Analysis of nuclear m-AMSA content by DNA fluorochrome competition

Abstract

Spectrofluorometry and flow cytometry were used to measure cellular uptake of the anti-leukemic drug 4′-(9-acridinylamino) methane sulfon-m-anisidide (m-AMSA). Because of its very low intrinsic fluorescence, we used m-AMSA to quench DNA-fluorescence induced by the vital DNA fluorochrome Hoechst 33342. Maximum fluorescence was obtained with cells incubated in the fluorochrome alone. Subsequent incubation of cells in increasing concentrations of m-AMSA resulted in a gradual decrease in fluorescence. Upon incubation in drug-free medium, the quenching phenomenon was reversible, consistent with rapid exit of m-AMSA from the cells. The novel competitive fluorescence assay for cellular uptake for m-AMSA showed a better correlation to nuclear accumulation of the drug, than to its overall cellular accumulation, which may be important in assessment of cellular resistance to m-AMSA, with possible low nuclear accumulation of the drug. When this competitive fluorescence technique for measurement of cellular m-AMSA concentration was applied in flow-cytometric setting, subpopulations of normal human white blood cells were detected with distinctly different fluorescence patterns, indicating differences in cellular m-AMSA uptake. The potential use of this technique is to detect differences between cell subpopulations with different drug uptake abilities.

[Document understanding data]
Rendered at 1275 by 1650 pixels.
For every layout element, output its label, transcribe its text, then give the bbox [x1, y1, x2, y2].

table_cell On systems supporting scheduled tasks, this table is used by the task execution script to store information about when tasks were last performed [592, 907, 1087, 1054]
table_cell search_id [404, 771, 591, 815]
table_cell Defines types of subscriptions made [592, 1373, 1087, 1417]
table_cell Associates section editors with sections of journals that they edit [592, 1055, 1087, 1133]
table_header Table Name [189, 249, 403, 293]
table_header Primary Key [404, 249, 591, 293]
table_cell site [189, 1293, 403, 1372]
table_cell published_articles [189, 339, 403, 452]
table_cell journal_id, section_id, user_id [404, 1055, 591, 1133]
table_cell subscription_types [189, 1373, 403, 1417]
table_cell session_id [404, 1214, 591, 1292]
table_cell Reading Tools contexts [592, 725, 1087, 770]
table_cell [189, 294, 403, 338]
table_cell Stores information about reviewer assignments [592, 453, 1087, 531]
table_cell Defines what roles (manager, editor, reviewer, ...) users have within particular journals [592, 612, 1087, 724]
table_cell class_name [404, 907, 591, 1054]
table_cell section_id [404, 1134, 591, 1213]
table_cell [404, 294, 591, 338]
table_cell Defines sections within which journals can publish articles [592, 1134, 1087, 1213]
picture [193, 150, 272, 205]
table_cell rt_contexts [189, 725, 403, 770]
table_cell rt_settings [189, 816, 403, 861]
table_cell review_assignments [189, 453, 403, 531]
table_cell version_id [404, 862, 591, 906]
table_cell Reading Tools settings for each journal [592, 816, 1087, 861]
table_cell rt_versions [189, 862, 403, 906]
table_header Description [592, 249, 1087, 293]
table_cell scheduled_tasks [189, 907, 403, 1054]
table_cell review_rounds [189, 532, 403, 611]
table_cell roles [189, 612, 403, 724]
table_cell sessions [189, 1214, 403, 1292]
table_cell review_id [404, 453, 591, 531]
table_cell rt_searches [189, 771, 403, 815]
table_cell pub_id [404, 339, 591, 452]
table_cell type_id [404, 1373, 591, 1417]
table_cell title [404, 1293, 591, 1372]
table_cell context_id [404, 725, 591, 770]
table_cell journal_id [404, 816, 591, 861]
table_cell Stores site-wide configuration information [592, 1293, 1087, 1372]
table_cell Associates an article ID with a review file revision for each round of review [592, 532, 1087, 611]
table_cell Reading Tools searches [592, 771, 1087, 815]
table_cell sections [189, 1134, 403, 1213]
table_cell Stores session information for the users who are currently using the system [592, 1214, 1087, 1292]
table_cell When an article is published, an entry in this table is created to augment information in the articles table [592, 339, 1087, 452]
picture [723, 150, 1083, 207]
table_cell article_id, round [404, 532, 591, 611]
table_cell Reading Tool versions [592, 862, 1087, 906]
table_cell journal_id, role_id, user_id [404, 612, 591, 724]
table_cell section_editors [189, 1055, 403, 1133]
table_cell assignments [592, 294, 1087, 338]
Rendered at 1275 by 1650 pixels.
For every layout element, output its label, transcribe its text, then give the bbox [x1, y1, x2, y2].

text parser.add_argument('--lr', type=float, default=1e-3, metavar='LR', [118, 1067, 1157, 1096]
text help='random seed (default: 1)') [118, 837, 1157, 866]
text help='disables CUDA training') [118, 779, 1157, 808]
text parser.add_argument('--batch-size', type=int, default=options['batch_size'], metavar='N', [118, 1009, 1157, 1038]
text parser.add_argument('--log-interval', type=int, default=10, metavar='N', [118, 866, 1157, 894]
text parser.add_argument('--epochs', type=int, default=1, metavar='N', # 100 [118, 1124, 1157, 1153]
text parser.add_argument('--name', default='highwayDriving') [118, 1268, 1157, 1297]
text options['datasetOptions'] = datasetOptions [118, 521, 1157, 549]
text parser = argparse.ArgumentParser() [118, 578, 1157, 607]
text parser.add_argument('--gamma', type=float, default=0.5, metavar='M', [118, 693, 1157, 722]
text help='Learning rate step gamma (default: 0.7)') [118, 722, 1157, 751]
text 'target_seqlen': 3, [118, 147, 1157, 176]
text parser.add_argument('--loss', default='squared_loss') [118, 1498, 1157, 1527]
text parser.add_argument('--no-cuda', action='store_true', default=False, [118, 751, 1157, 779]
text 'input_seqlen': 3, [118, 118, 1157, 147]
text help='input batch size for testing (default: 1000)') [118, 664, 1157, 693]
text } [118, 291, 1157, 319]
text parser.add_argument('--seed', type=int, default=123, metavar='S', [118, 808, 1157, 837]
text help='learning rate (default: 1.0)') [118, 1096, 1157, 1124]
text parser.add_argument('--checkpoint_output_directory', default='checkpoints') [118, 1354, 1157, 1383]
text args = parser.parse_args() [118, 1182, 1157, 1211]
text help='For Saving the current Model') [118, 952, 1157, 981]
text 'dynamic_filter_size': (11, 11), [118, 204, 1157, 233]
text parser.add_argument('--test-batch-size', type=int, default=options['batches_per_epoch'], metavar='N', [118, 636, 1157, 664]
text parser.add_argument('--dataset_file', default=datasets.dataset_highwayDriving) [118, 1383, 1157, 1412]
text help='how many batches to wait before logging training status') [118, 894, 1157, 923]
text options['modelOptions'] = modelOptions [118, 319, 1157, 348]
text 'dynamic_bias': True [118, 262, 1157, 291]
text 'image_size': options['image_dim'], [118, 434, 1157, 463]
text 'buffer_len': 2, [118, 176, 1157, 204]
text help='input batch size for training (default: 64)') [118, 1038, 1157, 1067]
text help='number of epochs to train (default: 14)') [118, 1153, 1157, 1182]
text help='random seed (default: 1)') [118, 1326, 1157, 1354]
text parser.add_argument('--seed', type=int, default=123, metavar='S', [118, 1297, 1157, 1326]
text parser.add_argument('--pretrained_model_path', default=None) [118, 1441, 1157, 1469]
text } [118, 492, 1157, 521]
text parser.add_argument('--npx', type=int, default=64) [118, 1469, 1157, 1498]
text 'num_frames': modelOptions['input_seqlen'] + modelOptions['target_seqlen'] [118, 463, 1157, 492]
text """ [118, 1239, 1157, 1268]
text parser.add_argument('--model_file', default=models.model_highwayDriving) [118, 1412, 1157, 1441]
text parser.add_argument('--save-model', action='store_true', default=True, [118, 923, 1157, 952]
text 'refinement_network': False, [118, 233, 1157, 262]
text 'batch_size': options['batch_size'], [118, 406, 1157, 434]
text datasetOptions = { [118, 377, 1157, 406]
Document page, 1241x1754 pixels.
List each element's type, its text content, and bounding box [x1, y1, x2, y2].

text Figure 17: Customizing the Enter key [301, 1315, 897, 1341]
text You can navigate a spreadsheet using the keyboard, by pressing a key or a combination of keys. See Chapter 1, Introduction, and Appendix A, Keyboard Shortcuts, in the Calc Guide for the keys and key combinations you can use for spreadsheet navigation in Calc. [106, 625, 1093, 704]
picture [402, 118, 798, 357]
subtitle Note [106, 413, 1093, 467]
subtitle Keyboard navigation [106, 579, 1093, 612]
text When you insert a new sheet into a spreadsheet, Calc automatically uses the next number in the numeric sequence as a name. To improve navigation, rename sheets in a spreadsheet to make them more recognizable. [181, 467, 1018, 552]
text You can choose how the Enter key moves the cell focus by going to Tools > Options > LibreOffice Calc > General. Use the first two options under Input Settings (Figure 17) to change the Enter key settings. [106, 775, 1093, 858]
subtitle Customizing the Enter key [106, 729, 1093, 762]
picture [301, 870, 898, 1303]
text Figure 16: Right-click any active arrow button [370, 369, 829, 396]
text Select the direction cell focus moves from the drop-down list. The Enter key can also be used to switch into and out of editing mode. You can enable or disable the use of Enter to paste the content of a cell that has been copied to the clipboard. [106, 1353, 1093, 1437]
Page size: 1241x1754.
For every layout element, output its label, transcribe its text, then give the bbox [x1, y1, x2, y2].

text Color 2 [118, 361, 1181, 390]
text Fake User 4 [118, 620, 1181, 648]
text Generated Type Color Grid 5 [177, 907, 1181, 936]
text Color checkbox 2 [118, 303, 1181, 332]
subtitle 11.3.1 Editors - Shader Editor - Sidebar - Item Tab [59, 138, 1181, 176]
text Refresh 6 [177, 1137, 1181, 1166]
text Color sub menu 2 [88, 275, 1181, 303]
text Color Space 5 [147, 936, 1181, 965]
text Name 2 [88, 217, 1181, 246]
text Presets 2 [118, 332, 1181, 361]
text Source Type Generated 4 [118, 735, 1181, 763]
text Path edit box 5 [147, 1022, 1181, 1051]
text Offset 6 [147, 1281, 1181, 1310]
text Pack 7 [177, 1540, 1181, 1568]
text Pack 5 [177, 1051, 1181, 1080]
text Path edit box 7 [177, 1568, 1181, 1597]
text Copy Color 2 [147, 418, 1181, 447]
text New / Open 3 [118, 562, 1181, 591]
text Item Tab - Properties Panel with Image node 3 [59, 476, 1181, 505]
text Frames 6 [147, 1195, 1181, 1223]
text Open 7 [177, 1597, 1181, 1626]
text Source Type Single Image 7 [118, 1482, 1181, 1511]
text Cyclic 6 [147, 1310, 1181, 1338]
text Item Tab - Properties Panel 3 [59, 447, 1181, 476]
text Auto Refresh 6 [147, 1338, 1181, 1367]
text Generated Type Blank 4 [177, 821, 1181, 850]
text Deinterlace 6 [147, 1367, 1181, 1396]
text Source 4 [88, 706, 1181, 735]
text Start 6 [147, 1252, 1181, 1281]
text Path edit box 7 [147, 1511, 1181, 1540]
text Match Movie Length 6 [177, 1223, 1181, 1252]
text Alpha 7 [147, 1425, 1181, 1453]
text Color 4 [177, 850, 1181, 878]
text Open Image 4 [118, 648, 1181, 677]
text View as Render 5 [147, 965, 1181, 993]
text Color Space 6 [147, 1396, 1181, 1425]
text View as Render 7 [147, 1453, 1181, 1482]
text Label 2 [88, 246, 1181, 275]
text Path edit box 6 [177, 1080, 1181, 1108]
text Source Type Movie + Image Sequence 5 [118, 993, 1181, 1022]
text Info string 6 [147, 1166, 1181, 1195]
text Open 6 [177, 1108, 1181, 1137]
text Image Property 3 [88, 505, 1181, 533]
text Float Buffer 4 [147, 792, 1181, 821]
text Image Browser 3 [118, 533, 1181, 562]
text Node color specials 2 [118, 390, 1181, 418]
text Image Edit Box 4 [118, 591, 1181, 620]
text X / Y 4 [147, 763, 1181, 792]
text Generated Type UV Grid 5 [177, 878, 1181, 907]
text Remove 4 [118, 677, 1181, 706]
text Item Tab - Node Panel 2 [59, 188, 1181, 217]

How to complete this task. Please list each thing the m-AMSA abstract says cells were incubated in.

Task output.
- The fluorochrome alone (Hoechst 33342)
- Increasing concentrations of m-AMSA
- Drug-free medium